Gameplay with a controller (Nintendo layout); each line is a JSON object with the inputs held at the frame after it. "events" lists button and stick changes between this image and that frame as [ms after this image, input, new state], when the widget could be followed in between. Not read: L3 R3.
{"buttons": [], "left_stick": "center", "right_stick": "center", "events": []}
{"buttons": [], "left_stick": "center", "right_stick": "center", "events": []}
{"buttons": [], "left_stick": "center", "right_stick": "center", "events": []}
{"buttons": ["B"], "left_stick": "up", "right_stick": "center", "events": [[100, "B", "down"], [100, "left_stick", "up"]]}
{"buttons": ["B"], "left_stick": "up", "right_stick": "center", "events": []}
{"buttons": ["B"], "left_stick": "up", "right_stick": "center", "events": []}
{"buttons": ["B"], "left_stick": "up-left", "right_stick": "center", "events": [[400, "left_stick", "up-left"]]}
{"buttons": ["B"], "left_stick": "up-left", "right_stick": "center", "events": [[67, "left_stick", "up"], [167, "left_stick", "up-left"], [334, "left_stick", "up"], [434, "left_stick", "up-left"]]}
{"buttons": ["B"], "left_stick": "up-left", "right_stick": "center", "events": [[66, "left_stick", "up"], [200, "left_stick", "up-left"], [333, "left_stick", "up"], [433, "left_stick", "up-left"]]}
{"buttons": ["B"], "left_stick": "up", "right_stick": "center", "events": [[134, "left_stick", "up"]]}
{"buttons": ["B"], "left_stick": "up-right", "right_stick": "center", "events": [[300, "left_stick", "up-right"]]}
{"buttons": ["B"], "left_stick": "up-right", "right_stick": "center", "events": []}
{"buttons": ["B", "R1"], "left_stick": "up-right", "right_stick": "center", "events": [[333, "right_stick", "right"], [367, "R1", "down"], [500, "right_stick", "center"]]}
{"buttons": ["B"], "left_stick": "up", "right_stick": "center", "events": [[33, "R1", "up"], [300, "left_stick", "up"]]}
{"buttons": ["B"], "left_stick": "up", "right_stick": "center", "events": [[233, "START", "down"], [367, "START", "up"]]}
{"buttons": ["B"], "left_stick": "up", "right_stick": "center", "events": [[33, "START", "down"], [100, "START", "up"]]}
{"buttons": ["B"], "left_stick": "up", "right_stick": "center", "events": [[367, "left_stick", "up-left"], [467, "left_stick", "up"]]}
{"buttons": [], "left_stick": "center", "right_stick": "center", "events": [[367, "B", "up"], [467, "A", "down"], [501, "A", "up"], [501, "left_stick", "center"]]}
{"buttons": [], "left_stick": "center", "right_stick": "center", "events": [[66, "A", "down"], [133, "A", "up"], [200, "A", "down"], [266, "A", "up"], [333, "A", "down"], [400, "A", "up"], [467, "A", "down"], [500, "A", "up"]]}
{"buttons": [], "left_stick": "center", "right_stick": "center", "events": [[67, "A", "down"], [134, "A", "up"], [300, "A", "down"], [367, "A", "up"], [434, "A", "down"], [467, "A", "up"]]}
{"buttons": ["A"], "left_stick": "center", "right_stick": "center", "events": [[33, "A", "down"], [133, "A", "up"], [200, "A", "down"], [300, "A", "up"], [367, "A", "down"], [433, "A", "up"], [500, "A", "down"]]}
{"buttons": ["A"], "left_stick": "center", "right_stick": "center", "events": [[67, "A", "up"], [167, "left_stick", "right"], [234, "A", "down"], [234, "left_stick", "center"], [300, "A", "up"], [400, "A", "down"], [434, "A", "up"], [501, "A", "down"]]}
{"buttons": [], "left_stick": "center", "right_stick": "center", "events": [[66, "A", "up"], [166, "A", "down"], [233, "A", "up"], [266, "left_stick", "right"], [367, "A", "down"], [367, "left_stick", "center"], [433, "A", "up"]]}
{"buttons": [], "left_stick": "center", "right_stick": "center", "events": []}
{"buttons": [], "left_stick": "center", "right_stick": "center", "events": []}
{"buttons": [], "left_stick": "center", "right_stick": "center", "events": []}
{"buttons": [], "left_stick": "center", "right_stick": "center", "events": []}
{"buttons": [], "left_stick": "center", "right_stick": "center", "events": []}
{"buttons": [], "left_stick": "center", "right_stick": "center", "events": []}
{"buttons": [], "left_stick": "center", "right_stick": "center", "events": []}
#####
## [TASK DESCRIPTION]
Please show every line of the entries above that contains the word "START".

## [ANSWER SECTION]
{"buttons": ["B"], "left_stick": "up", "right_stick": "center", "events": [[233, "START", "down"], [367, "START", "up"]]}
{"buttons": ["B"], "left_stick": "up", "right_stick": "center", "events": [[33, "START", "down"], [100, "START", "up"]]}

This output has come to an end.